The current lawsuit states that the Board of Registrars owed a duty to the plaintiffs and other petition signers to comply with state law about signature certification, and to uphold their rights under the U.S. Constitution and Massachusetts Declaration of Rights. The case, filed by Attorneys Thomas O. Bean of Verrill, Dana in Boston and Carol Gray of Amherst, asks the court to conclude that the 5% threshold for a referendum was met.
Town Calls Federal Claims “Frivolous”
The plaintiffs expanded their claims to include federal civil rights violations in an amended complaint filed June 4, and cited 42 United States Code Section 1983. They stated that the Board of Registrars, while “acting under color of law,” wrongfully deprived them of their federal Constitutional rights to vote, and to petition their government for redress of grievances. That section allows public officials to be held liable for using governmental authority to deprive citizens of their Constitutional rights.
The Board of Registrars, according to the lawsuit, failed to certify 17 signatures based on names alone, including denial of two signatures for no apparent reason, five because a middle initial was inserted or omitted, one for use of a common nickname, and two because first and middle initial were used with a last name. Twenty-eight signers who wrote their street address as it appears in the Town’s voter rolls, but didn’t write their apartment numbers were disqualified, along with six whose addresses “precisely” matched the voter rolls, according to the complaint. In three instances, signers were disqualified for writing out the words Lane or Road, when those terms were abbreviated on the voter rolls.
Seven petitioners were disqualified for including, “Amherst,” the abbreviation “MA,” or the zip code after their street addresses, and others for writing “Crossbrook” or “Crossbrook Ave.,” on the petition when voter rolls used the abbreviation “Cross Brk,” or for not including the words “Court,” “St.,” or “Rdg” after their street names.
April Legal Bills Tied To Three Lawyers At KP Law
In her public records request, McKee asked for all bills, invoices and requests for payment from the law firm, along with hourly billing rates for its attorneys Lauren F. Goldberg, Gregg J. Corbo, and Devan C. Braun.
The Town was billed $612 for 2.3 hours of Braun’s work on April 20, in opposition to the lawsuit seeking use of electronic signatures; followed by $561 for 3.3 hours on April 21 and $629 for 3.7 hours on April 22. Braun also spent 4.2 hours on April 26 drafting an opposition motion, for which the Town was billed $765. On April 27, Braun spent 8.6 hours on research and drafting a memorandum, among other tasks, resulting in a bill of $1,462, while Corbo spent six hours that day engaged in legal research drafting an argument, resulting in costs of $1,020. Other legal expenses in April resulted from Goldberg’s preparation for meetings with Bockeman, Audette, and Town Council President Lynn Griesemer. On April 28, Goldberg spent three hours on legal research and hearing preparation, at a cost of $510.
Rita K. Burke, a registered voter in Amherst for over 40 years whose petition signature was disqualified, said she is unhappy that the Town is using taxpayer funds, including her own, to defend its actions.

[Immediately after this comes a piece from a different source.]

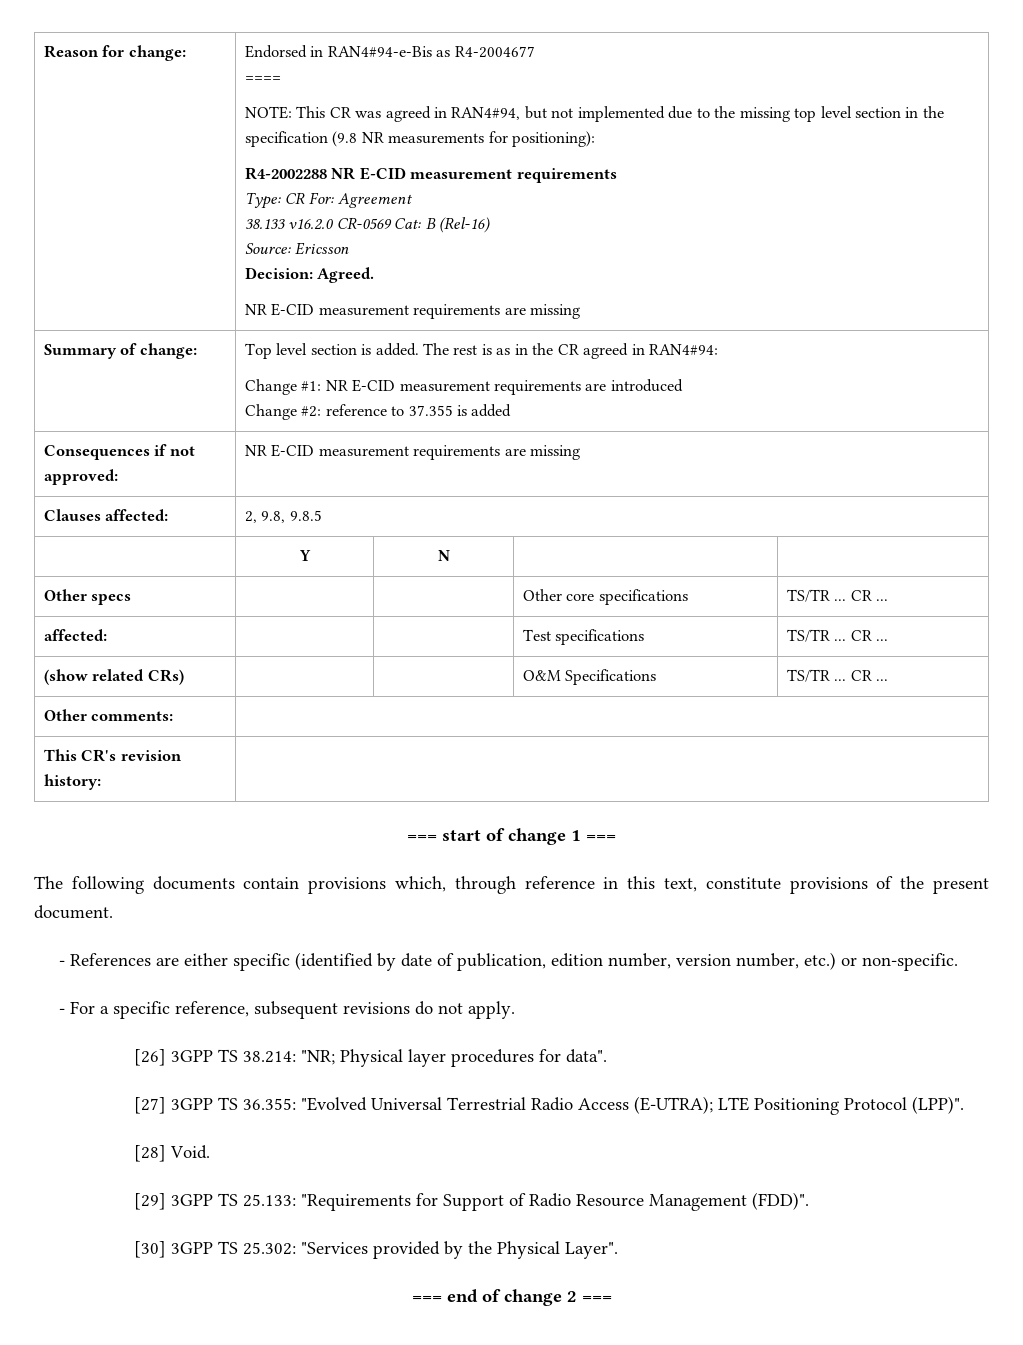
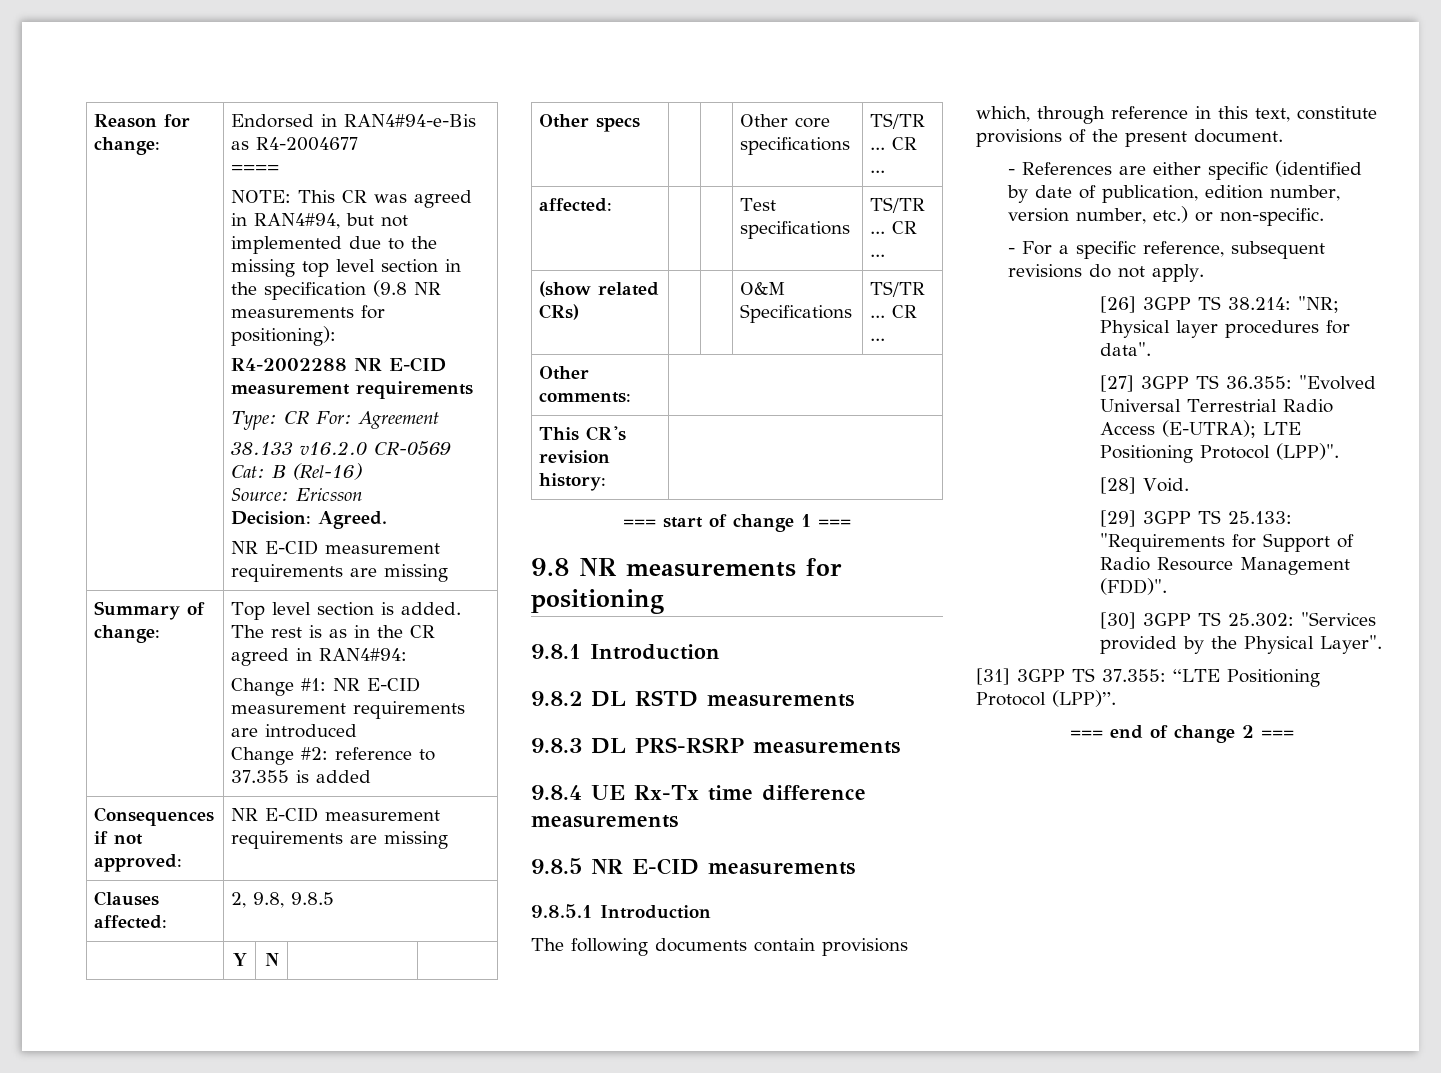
(616, 838) none -> [531,558,842,577] [531,589,664,614] [531,644,720,660] [531,690,854,707] [531,737,900,754] [531,785,866,801] [531,815,678,828] [531,858,855,875] [531,904,711,919] // 9.8 NR measurements for positioning // 9.8.1 Introduction // 9.8.2 DL RSTD measurements // 9.8.3 DL PRS-RSRP measurements // 9.8.4 UE Rx-Tx time difference measurements // 9.8.5 NR E-CID measurements // 9.8.5.1 Introduction
(619, 1250) none -> [976,668,1320,687] [976,690,1116,707] // [31] 3GPP TS 37.355: “LTE Positioning Protocol (LPP)”.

“Clearly many mistakes were made when the Town Clerk’s Office attempted to certify petition signatures. Many registered voters like me, including former Town employees and elected officials, were shocked to find that their signatures were disqualified. The Town needs to take responsibility for its errors, and not spend more money to prevent a referendum, which is the just and rightful outcome,” Burke said.